Por que sermão temático é melhor?

A centralidade da pregação temática, quando comparada a outras abordagens homiléticas, não deriva apenas do fato de ela ser, tanto quanto se sabe, o modelo apostólico de pregação, aquele usado por Jesus e pelos apóstolos nos sermões do Novo Testamento. Isso, por si só, só indicaria que alguma forma de pregação temática é correta e que devemos atentar para ela. A ausência de pregação expositiva entre os sermões apostólicos conhecidos, por exemplo, não significa que essa forma seja errada; o silêncio da Bíblia sobre um assunto não é reprovação, porque a Bíblia não foi escrita para ser suficiente sobre tudo.

Mais do que isso, a importância do sermão temático emerge de uma maneira de ver o Culto Divino, de ver a Santa Igreja e de ver as próprias Escrituras Sagradas.
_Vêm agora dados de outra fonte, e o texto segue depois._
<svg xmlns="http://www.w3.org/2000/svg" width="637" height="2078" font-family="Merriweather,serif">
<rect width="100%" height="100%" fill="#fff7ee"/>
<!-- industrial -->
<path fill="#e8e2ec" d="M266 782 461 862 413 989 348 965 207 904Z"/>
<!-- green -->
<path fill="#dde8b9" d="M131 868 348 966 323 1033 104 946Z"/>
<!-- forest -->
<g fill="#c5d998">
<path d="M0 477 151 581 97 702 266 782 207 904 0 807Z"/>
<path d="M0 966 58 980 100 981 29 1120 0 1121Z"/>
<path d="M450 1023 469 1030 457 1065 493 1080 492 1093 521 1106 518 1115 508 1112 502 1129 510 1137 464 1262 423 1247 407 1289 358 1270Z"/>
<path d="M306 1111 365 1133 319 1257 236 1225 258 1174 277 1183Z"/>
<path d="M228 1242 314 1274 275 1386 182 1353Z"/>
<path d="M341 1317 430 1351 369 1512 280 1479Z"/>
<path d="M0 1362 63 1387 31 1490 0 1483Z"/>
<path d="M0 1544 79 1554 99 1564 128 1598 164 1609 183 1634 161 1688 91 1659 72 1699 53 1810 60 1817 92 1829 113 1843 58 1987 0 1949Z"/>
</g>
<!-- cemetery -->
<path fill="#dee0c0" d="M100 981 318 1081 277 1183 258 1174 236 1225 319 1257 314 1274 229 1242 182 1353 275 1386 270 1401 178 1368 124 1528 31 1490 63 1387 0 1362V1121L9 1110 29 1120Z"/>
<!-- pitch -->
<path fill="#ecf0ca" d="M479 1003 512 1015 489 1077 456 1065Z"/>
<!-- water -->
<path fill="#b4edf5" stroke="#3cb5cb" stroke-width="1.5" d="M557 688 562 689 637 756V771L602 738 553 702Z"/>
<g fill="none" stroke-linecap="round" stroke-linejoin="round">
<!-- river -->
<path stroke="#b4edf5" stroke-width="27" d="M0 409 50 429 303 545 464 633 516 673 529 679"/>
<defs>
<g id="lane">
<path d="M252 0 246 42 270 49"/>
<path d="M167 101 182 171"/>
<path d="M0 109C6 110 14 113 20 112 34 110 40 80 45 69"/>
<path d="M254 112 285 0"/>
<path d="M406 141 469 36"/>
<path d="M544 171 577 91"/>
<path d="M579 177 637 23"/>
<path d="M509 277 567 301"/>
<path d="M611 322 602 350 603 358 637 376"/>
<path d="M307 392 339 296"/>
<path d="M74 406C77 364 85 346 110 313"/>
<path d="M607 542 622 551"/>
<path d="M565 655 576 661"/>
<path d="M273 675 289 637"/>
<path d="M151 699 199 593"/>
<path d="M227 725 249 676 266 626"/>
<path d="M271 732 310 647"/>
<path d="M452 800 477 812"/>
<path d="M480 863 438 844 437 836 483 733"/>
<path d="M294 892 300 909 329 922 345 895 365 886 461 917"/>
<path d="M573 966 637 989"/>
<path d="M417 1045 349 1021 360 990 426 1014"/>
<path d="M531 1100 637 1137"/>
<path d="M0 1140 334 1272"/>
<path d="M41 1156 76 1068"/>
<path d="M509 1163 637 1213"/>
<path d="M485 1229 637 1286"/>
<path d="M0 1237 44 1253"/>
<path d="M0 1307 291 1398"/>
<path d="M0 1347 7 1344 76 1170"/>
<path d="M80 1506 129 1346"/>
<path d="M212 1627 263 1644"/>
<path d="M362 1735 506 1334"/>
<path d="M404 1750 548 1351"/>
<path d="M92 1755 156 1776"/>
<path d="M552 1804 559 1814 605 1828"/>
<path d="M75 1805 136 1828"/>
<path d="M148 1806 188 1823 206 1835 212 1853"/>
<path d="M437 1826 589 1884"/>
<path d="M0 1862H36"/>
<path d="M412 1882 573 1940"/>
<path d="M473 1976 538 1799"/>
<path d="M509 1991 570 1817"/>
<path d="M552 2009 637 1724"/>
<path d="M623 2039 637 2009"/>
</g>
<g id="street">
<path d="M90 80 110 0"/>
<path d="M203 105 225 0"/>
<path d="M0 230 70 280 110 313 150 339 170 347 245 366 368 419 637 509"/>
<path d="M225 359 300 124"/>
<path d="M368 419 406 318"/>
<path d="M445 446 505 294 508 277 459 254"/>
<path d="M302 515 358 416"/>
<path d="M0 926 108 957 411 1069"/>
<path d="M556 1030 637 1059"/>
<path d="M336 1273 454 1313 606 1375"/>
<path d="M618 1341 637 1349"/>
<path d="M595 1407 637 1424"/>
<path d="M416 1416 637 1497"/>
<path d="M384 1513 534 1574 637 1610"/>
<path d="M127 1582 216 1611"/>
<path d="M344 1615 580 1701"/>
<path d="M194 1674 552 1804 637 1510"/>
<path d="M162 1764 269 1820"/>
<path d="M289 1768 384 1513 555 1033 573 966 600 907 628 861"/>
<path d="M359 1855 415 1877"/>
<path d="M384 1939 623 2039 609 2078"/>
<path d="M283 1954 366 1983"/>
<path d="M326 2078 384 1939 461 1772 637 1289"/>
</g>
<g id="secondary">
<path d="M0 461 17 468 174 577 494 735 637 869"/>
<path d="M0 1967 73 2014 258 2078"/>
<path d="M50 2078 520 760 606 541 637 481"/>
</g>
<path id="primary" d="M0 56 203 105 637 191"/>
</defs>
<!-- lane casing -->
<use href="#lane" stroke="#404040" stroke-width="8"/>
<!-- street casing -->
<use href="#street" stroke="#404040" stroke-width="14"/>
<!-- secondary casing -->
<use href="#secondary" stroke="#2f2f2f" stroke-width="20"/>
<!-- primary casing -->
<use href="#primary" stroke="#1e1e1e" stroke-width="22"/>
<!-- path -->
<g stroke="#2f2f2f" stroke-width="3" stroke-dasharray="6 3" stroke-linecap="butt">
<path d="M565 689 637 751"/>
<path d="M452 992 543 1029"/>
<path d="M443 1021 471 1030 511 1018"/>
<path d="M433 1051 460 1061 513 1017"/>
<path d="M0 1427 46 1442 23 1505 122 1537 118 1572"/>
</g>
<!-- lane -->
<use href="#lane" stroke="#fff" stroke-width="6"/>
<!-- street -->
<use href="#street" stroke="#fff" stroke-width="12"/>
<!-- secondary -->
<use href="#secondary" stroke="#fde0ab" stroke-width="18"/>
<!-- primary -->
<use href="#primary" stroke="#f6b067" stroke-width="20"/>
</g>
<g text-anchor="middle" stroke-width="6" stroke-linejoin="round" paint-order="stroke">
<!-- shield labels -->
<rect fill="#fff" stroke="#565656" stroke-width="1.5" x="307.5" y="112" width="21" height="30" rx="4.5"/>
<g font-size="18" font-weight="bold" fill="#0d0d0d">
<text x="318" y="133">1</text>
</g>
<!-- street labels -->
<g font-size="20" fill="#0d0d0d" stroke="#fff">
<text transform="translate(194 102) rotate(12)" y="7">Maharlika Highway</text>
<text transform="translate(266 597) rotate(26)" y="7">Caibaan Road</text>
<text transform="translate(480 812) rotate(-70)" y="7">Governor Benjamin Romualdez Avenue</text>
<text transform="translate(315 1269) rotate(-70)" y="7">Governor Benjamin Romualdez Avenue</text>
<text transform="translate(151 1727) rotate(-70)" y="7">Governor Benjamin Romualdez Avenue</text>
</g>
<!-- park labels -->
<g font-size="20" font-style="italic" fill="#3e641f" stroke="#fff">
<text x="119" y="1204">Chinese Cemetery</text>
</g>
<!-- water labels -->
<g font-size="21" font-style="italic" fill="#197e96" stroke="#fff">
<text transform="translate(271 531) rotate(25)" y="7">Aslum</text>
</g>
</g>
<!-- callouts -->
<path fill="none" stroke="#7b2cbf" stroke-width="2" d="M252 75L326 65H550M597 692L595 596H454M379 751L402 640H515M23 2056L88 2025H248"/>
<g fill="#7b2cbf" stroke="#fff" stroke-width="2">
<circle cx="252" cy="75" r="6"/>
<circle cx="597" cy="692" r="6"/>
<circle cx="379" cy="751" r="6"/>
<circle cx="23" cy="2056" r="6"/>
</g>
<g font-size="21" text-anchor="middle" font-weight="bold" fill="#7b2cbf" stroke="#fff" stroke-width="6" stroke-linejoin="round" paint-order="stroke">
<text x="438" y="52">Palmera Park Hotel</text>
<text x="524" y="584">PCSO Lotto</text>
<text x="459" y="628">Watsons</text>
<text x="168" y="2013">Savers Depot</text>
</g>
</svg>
Essas coisas favorecem sempre a capacidade de ver a totalidade da Palavra, mais do que a atenção minuciosa para a explicação das palavras.

Quando um sermão é parte de uma celebração cristã, ele não cumpre um papel independente, autônomo. O ensino e instrução que houver devem se inserir dentro do propósito devocional de toda celebração cristã, portanto deve orientar os corações para o maior amor ao Senhor e ao próximo, e não satisfazer curiosidades intelectuais.

Quando isso ocorre segundo os padrões litúrgicos herdados na tradição cristã, a pregação da Igreja é naturalmente ordenada por um caminho narrativo: da Anunciação do Senhor ao Pentecostes, passando pela Natividade, pela Páscoa e por tantas outras festas. Nesse processo, qualquer explicação de qualquer texto bíblico só pode ser coerente com o tempo se o for através do tema que une o texto ao tempo e que propõe, no tempo, o texto. Como esse percurso litúrgico é sempre hipertextual, há sempre uma conexão proposta entre os escritos dos profetas e o Cristo vivo, entre a parênese apostólica e o cântico do Saltério, portanto sempre uma variedade de textos bíblicos exigindo nossa atenção (não meticulosa, mas devota).

Ocorre que a própria Escritura Sagrada, enquanto artefato da Igreja, não existe como mero amontoado de dizeres escritos. A Escritura não está, principalmente, nas palavras, mas no sentido por trás delas (non in legendo sed in intelligendo). O texto é uma representação física de certas chaves para certa orientação do espírito (o que inclui a reprodução pessoal e comunitária de certas experiências) — instrução, exultação, lamento, perplexidade, fascínio, êxtase, sentença, ameaça, promessa, gratidão, oração.

O sentido do texto não existe independentemente do seu modo próprio de uso (legítimo ou imposto) e do seu universo simbólico. Assim, a coisa principal, na lida com a Escritura, não é entender “os textos” — que estarão sempre sujeitos a um bom número de interpretações ortodoxas sobrepostas —, mas entender o panorama, agarrar o seu mundo de sentido. Daí a importância do Credo Apostólico como símbolo (trinitário e “dogmático”) da totalidade da Escritura.

É o que Santo Estêvão faz, quando narra parte da história da apostasia de Israel através do Antigo Testamento, ou quando a Carta aos Hebreus (ela mesma um sermão) faz breve relato dos registros antigos sobre o “descanso” (do repouso criacional e sabático à paz nas fronteiras de Israel), ou quando Pedro aduz textos, também do Antigo Testamento, para explicar a Ressurreição de Cristo, sua Ascensão e o envio do Espírito Santo como cumprimento das esperanças de Israel. De fato, o Novo Testamento dá muita evidência de que essa era a maneira como a “catequese bíblica” funcionava entre os primeiros cristãos: através de coleções (catenas) de textos bíblicos em que determinado tema ou expressão se repete.